§ **WHAT TO WORK ON**:
• 1. Sum up the celebrity gossip text below in three sentences.
• 2. From the celebrity gossip text below, reproduce word for word the part that opens with the words containing "When I read" and closes with "not Anna Duggar.".

§ **TEXT EXTRACT**:
——
When I read that Abby Wambach is with a Christian mom blogger, the voice inside my head screaming the words, “Please let it be Anna Duggar,” was so loud that I think I have a few more cracks on my skull. But it’s not Anna Duggar.
Earlier in the summer we learned that Elizabeth Gilbert, writer of Eat, Pray, Love and person who looks like someone whose Secret Santa gift is always an Oprah & Deepak Mantras & Music CD, was getting divorced from her husband of 9 years José Nunes. José was the real “Felipe“, aka the guy Elizabeth fell in love with in the Love part of Eat, Pray, Love. At the time, Elizabeth claimed the reason for their split was “very personal.” As it turns out, the “very personal” she was talking about might have been that she was getting very personal with her best lady friend of 15 years Rayya Elias.
It’s pretty obvious that Kristen Stewart is bumping vagines with Alicia Cargile, but she hasn’t exactly posed for a “Yup, I Love Puss” cover of People Magazine. In an interview with Nylon to promote that American Ultra movie, the humanized drool stain made it perfectly clear that she’s not going to come running out of the closet while waving a rainbow flag, because she’s not in the closet and she’s not going to confirm she’s bi unless she’s ready to be an advocate or some shit.
——
§ **DATA SHOWN**:
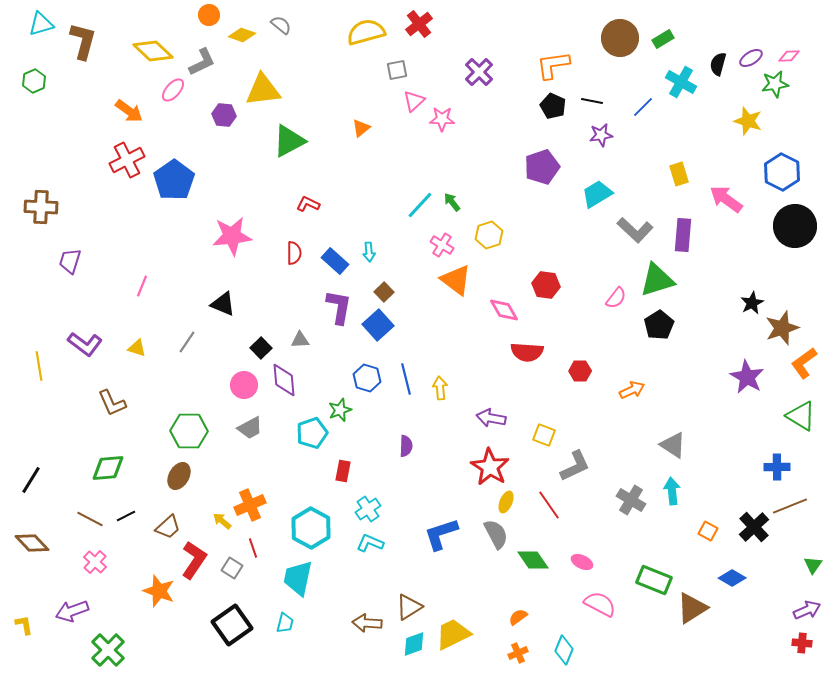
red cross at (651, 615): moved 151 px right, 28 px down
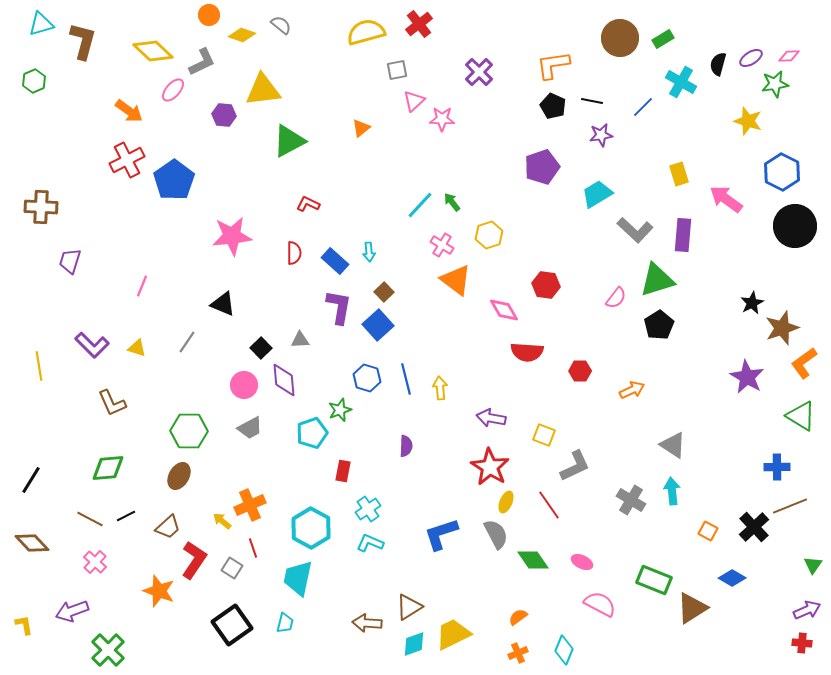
purple L-shape at (85, 344): moved 7 px right, 1 px down; rotated 8 degrees clockwise
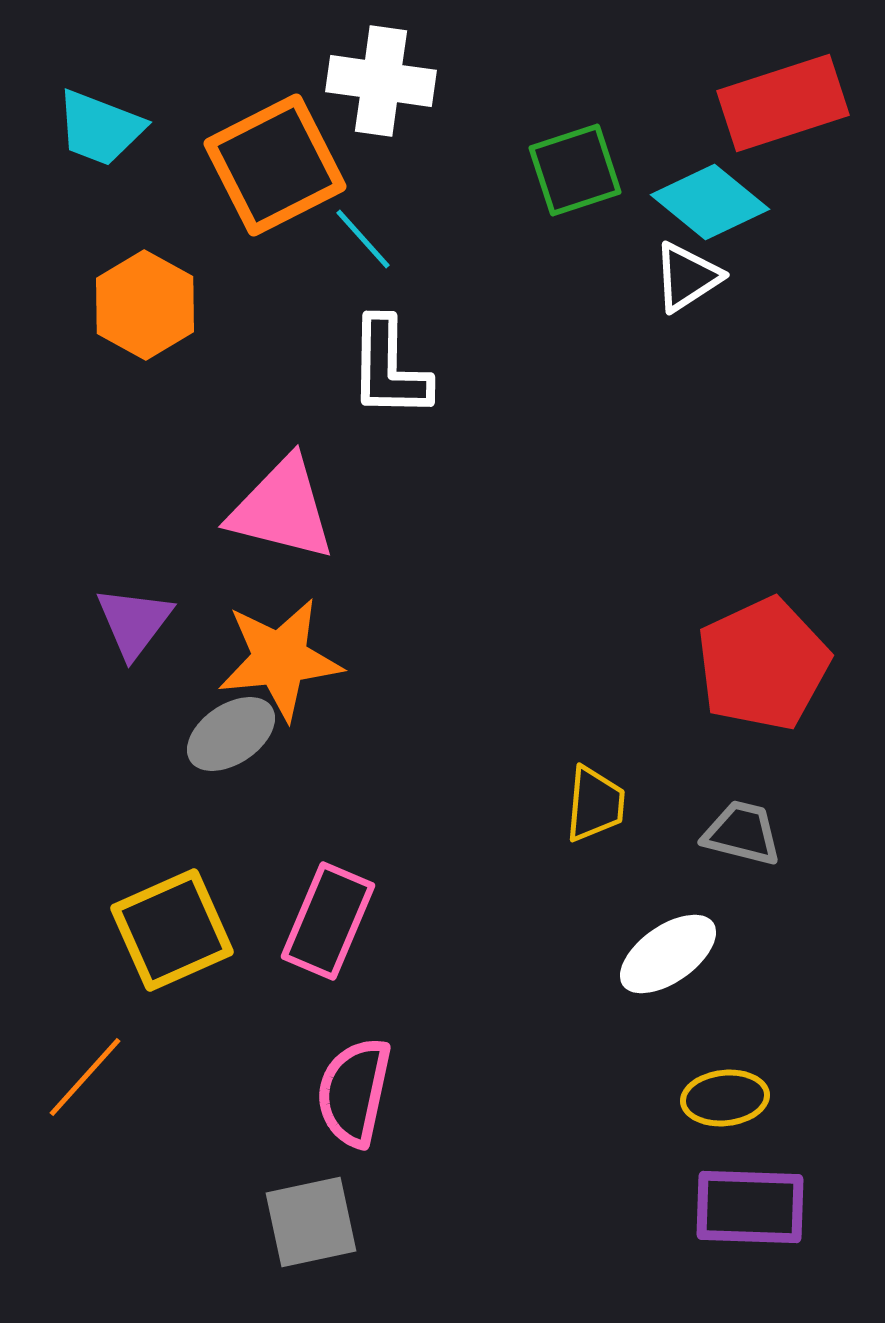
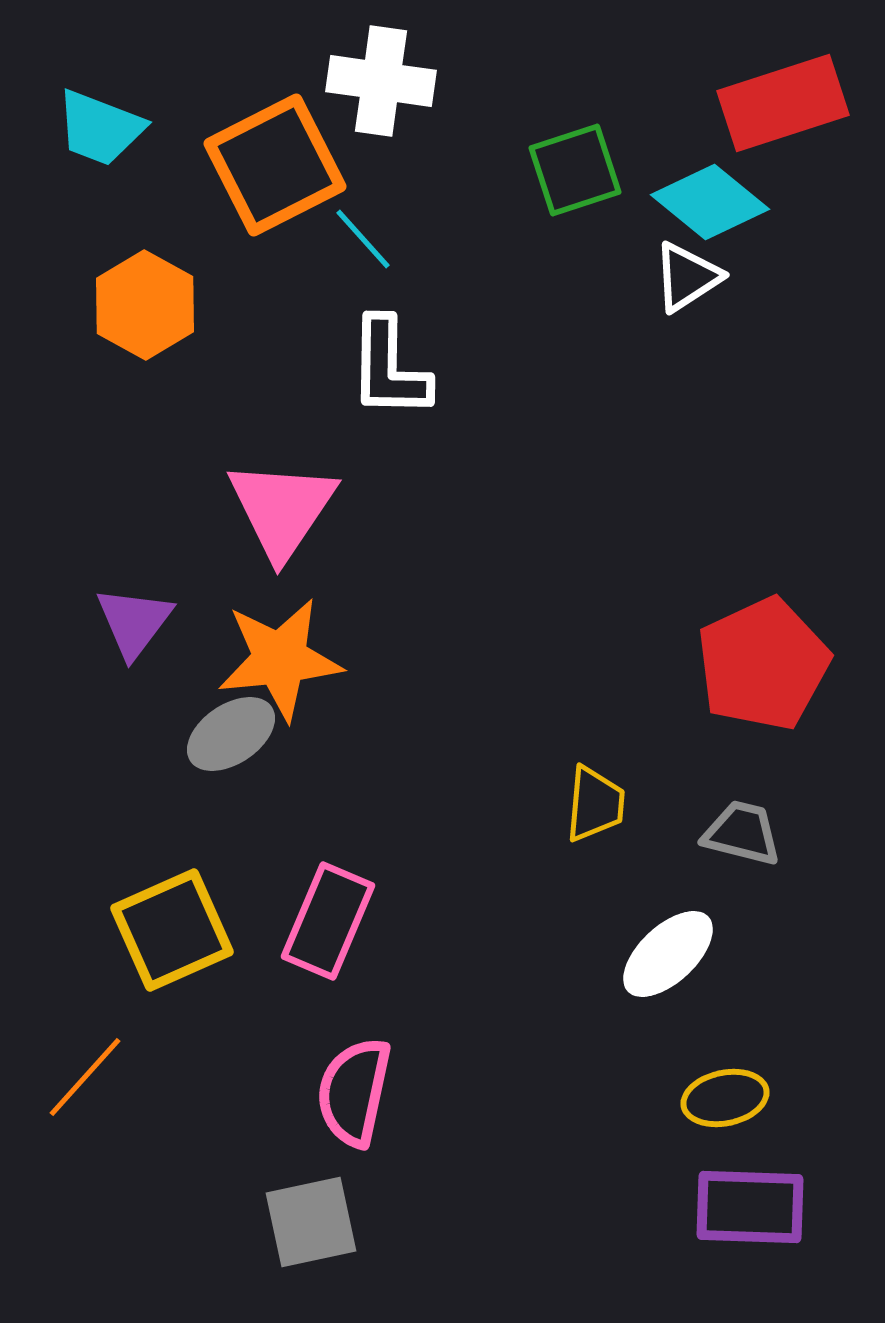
——
§ **ANSWERS TO THE TASKS**:
• 1. The writer hoped the Christian mom blogger reported to be with Abby Wambach would turn out to be Anna Duggar, but it is not her. Elizabeth Gilbert, author of Eat, Pray, Love, was reported earlier in the summer to be divorcing José Nunes, her husband of 9 years, for a reason she called "very personal," which may have been her closeness with Rayya Elias, her best friend of 15 years. In a Nylon interview promoting American Ultra, Kristen Stewart, whom the writer calls pretty obviously involved with Alicia Cargile, made clear she is not in the closet and will not confirm she is bi unless she is ready to be an advocate.

• 2.
When I read that Abby Wambach is with a Christian mom blogger, the voice inside my head screaming the words, “Please let it be Anna Duggar,” was so loud that I think I have a few more cracks on my skull. But it’s not Anna Duggar.